- Born: October 20, 1944 (age 81) Australia
- Known for: Immune network theory
- Scientific career
- Fields: Immune network theory

= Geoffrey W. Hoffmann =

Australian-Canadian scientist (born 1944)

Geoffrey William Hoffmann (born October 20, 1944) is an Australian-Canadian theoretical biologist. Hoffmann was a faculty member in the Department of Physics at the University of British Columbia and the founder of Network Immunology Inc. in Vancouver, Canada. He is best known for symmetric immune network theory.

== Education and early research ==

Hoffmann studied physics at the University of Melbourne then obtained a PhD at the Technische Universität Braunschweig as a student of Manfred Eigen for research done at the Max Planck Institute for Biophysical Chemistry in Göttingen.

His initial work in theoretical biology addressed Leslie Orgel's paradox in origin of life theories. Hoffmann showed that an early sloppy translation machinery can be stable against the error catastrophe envisaged by Orgel and provided analyses of the expected occurrence of required catalytic activities and exclusion of disruptive catalytic activities. These calculations support the view that the origin of replication and metabolism together is plausible.

== Immune network theory ==

Hoffmann subsequently joined the Basel Institute for Immunology, where Niels Jerne had proposed that the immune system is a network, consisting of antibodies and lymphocytes that recognize not only things that are foreign to the body, but also each other. Immune network theory became, and remains, Hoffmann's primary research focus. He developed the symmetrical immune network theory based on Jerne's hypothesis. This theory involves symmetrical stimulatory, inhibitory and killing interactions, and is a framework for understanding, using a small number of postulates, a number of immunological phenomena that are not readily explained otherwise.

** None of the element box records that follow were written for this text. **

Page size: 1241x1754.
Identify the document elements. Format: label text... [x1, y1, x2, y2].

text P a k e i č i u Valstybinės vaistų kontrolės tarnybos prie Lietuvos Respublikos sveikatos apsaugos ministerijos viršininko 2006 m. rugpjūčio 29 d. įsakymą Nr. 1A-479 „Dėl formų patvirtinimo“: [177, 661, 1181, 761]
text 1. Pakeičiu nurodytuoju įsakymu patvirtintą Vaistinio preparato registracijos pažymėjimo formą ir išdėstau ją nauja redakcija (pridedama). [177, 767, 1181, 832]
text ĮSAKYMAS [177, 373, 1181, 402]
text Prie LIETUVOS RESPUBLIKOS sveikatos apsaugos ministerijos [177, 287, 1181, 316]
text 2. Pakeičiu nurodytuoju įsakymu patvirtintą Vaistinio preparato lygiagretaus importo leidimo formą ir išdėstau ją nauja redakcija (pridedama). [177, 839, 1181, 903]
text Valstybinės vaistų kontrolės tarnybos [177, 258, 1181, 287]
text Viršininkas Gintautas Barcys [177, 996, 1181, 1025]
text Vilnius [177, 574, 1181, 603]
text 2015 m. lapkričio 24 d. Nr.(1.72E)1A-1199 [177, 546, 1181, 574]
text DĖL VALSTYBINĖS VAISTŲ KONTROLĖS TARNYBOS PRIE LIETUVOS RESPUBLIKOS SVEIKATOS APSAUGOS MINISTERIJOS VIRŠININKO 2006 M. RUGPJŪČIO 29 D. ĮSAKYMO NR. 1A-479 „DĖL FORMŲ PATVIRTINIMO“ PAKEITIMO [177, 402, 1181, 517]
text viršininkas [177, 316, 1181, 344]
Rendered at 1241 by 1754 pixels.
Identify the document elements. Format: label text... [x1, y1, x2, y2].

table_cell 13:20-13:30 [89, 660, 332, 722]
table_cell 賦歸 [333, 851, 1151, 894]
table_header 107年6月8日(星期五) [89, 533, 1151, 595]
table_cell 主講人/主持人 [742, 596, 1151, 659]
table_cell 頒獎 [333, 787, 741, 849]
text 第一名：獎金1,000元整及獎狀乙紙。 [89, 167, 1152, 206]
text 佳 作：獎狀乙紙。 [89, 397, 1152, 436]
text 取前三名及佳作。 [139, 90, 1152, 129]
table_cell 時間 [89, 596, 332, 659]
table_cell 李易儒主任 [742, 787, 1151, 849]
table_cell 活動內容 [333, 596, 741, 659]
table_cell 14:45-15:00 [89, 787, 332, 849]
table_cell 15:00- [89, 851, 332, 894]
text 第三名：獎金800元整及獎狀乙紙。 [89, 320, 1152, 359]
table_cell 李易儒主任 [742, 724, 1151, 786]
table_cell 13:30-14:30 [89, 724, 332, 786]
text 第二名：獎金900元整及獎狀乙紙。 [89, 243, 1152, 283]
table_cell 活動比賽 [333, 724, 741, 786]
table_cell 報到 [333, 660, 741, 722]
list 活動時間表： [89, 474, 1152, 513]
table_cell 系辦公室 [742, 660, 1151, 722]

=== Application to HIV pathogenesis ===

Because symmetrical immune network theory offers a novel model of HIV pathogenesis, Hoffmann and his lab at the University of British Columbia contributed basic research relevant to the search for an HIV vaccine. Achievements included the co-discovery of "second symmetry", a co-study on antibodies made in a normal immune response that bind both to foreign invaders and to antibodies with the same specificity, and the discovery, with others, that mice immunized with foreign lymphocytes make anti HIV antibodies.

== Neural networks ==

Hoffmann noted many similarities between the immune system and the brain, including that:
- both systems have memory and are able to respond appropriately to a wide range of stimuli
- both networks consist of comparable numbers of cells, and
- both systems have a profound sense of self.
The analogy resulted in the discovery of a neural network in which neurons exhibit hysteresis and thus can learn without synaptic modification. He also discovered, with Davenport, a way to add hidden neurons to Hopfield neural networks and thus extend their associative memory capacity.

== Network theory of war ==

Hoffmann proposed that wars are enabled by selective processes that influence how individuals advance within societies. He argues that such processes occur in all societies, democratic or not, and can be counteracted by increased contact between individual citizens across national or cultural divides.